You’ll own nothing and Apple will like it


Apple released a controversial new ad last week that it apologized for a mere 48 hours later. The ad, released on X, features a large collection of artistic items, including paints, a trumpet, a statue, a piano, books, and an acoustic guitar, stacked between the cold steel of an enormous hydraulic press.

As the machine slowly crushes these artifacts of human creativity, the song “All I Ever Need Is You” by Sonny and Cher plays in the background until everything has been flattened. Then the ram of the press moves back up away from the bed, revealing the new iPad Pro. 

(Apple via AP)

“The most powerful iPad ever is also the thinnest,” an unthreatening female voice says. “Just imagine all the things it’ll be used to create,” Apple CEO Tim Cook wrote in his post embedding the video.

The message of the video was intended to be empowering.

“Creativity is in our DNA at Apple, and it’s incredibly important to us to design products that empower creatives all over the world,” Apple Vice President of Marketing Communications Tor Myhren told AdAge. “We missed the mark with this video, and we’re sorry.”

Many people, especially artists, took the video as incriminating admission by Apple. “What an incredible self own by Apple,” author Brian Merchant posted. “LOL — at a time when artists, musicians and creatives are more worried than ever that tech companies are trying to crush them into dust for profit, along comes Apple and makes an *ad* whose whole message is: yes that is exactly what we’re doing.”

Apple has recently taken forays into the content creation business (see AppleTV), but I don’t see the ad as an attack on artists or creativity.
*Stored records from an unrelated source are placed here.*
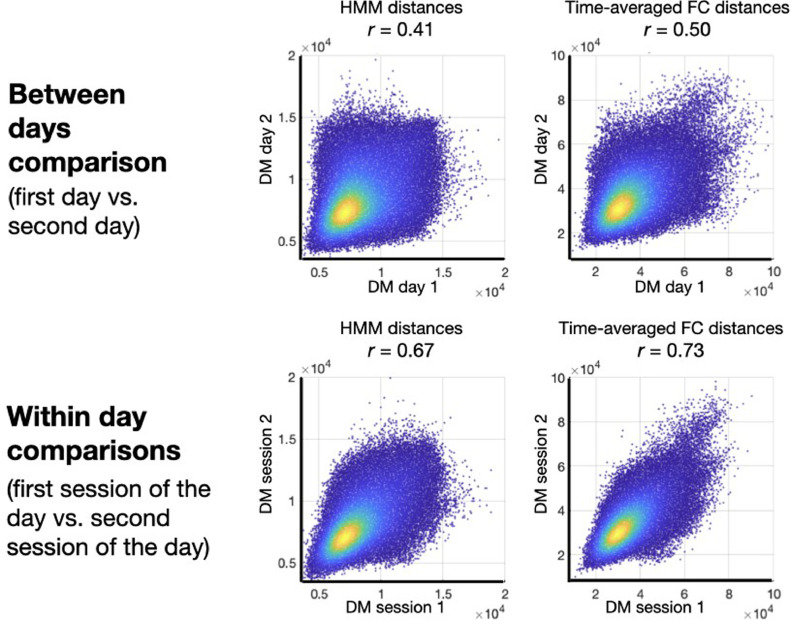
Reproducibility of the estimations between the first and the second day of scanning (top), and between the first session and the second session of each day (bottom), for the HMM (left) and the time-averaged FC representation (right). Each dot corresponds to an element of the DM, i.e. a distance measure between a pair of subjects, and the colour reflect the density of dots. For each panel, the correlation between the DMs (i.e. across dots) is reported as a Pearson's correlation r.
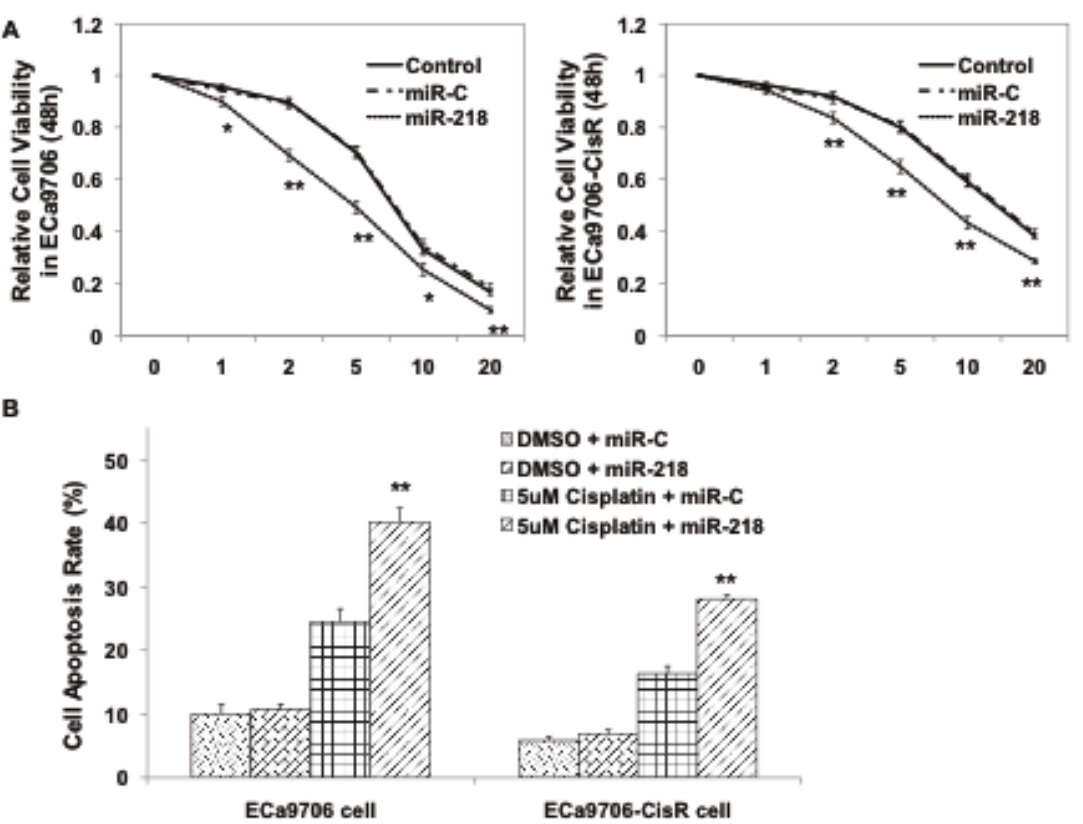
Figure 2. miR-218 enhances cisplatin sensitivity in both Eca9706 and ECa9706-CisR cells. (A) Cells were transfected with either control miRNA or miR-218 mimics. Then cells were treated with increasing doses of cisplatin (0, 1, 2, 5, 10 and 20 m M). 48h later, MTT assay was per- formed. (B) Overexpression of miR-218 increased apoptosis rate when treated with 5 m M cisplatin in both Eca9706 and ECa9706-CisR cells. *: P<0.05, **: P<0.01.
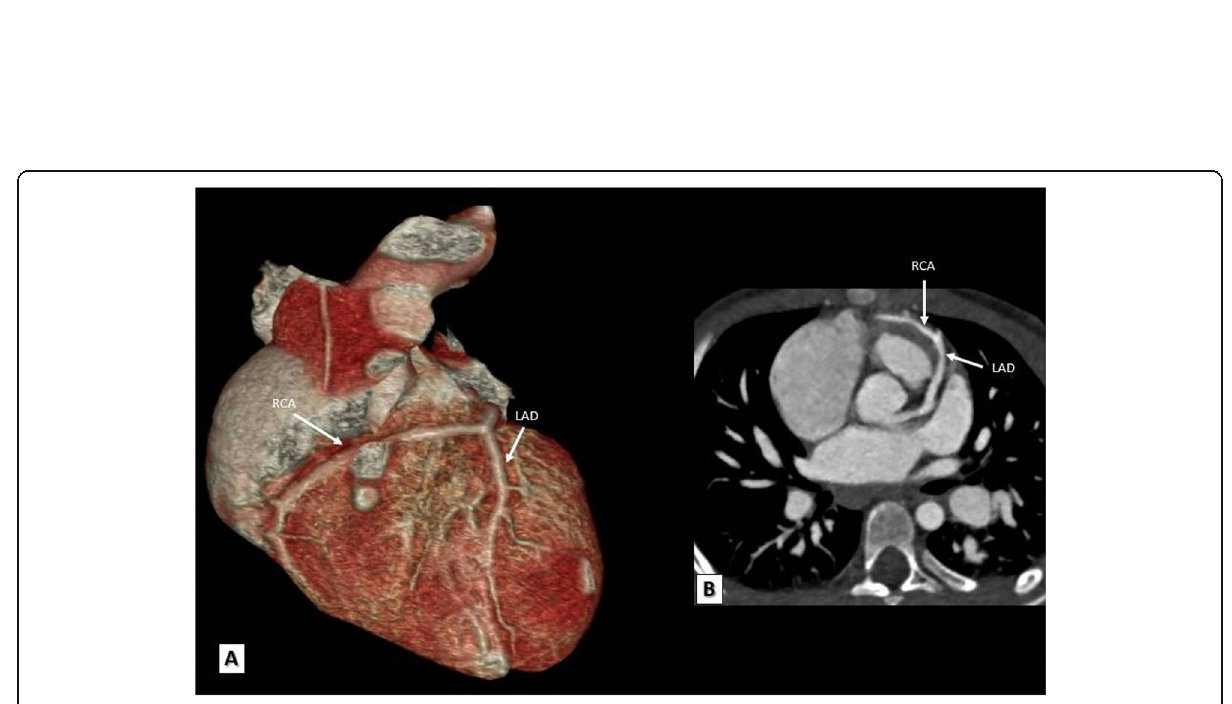
Fig. 5 a , b A TOF patient. a 3D VRT and b reformatted MDCT axial images showing the right coronary artery arising from the left anterior descending artery and crossing the RVOT anteriorly to reach the right atrio-ventricular groove. LAD, left anterior descending; RCA, right coronary artery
University of Notre Dame political philosophy professor Patrick Deneen hit closer to home when he wrote, “Buy and keep real things. Books. Vinyl. Instruments. Art supplies. This destruction of actual things that you can own and keep, replaced by permanent renting of ‘virtual’ content, is what they are aiming at.”

This is much closer to the real sinister intent behind Apple: the destruction of real things you can own in place of temporary things you rent. 

Just think about the iPad Pro being advertised now. How long will it be usable? Three years? Maybe five? Whether it’s an iPod, an iPhone, or an iPod, at some point, and usually far sooner than you think, Apple stops making software updates for all the devices you buy. You’re not really buying an iPad, what you are actually doing is renting access to Apple’s software-based platform services.


When Apple stops making software updates for your device, no matter how perfect your device is working at that time, it will suddenly stop working. It will be useless. You will own a brick.

But at least it will be the thinnest brick Apple has ever made.